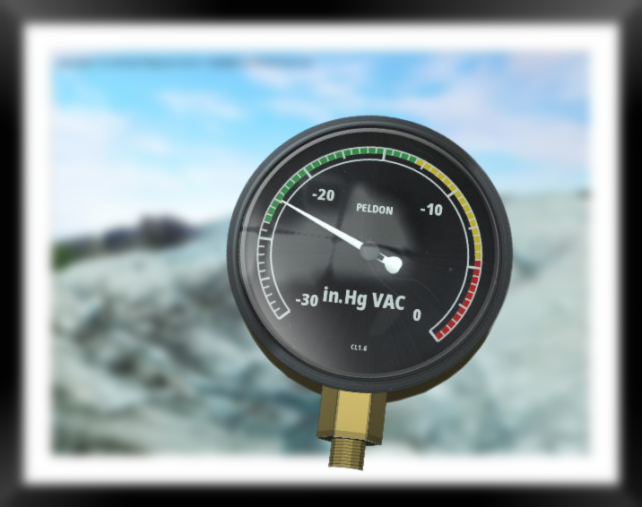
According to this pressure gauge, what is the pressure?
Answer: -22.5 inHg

--

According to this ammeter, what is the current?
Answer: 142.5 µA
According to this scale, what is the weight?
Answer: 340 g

** WHAT THE TASK ASKS **
Switch "weight" to "mass" in the lines starting with the line that contains "According to this scale, what is the weight?" and going on through the line that contains "Answer: 340 g", then return only those lines with nothing else changed.

** ANSWER **
According to this scale, what is the mass?
Answer: 340 g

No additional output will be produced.